### What is expected
What you return must match the entries exactly, except that the pictures are gone.

Saved data entries
══════════════════════════════

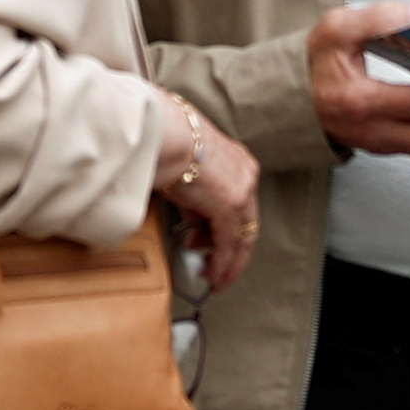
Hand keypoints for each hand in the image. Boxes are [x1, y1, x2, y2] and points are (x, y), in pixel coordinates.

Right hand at [153, 108, 261, 288]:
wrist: (163, 132)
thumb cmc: (164, 141)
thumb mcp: (185, 170)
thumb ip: (195, 199)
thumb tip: (195, 226)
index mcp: (237, 161)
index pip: (240, 204)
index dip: (227, 228)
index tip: (212, 242)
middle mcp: (246, 175)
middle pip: (247, 224)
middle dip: (231, 251)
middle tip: (217, 268)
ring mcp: (241, 191)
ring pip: (242, 237)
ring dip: (227, 261)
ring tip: (212, 276)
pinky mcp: (230, 206)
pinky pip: (230, 244)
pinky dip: (223, 264)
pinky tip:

══════════════════════════════

### Solution for this problem
Hand keypoints for each hand in the image. Boxes are [x1, y1, x2, y2] and points are (x, y), in pixel coordinates.

Right hand at [153, 108, 261, 288]:
wrist: (163, 132)
thumb cmc: (164, 141)
thumb mcp: (185, 170)
thumb ip: (195, 199)
thumb tip: (195, 226)
index mcp: (237, 161)
index pip: (240, 204)
index dip: (227, 228)
index tip: (212, 242)
middle mcp: (246, 175)
middle pip: (247, 224)
middle dip: (231, 251)
middle tip: (217, 268)
ring mcp: (241, 191)
ring pip: (242, 237)
ring dip: (227, 261)
ring tip: (212, 276)
pinky mcp: (230, 206)
pinky pip: (230, 244)
pinky dip: (223, 264)
pinky tip:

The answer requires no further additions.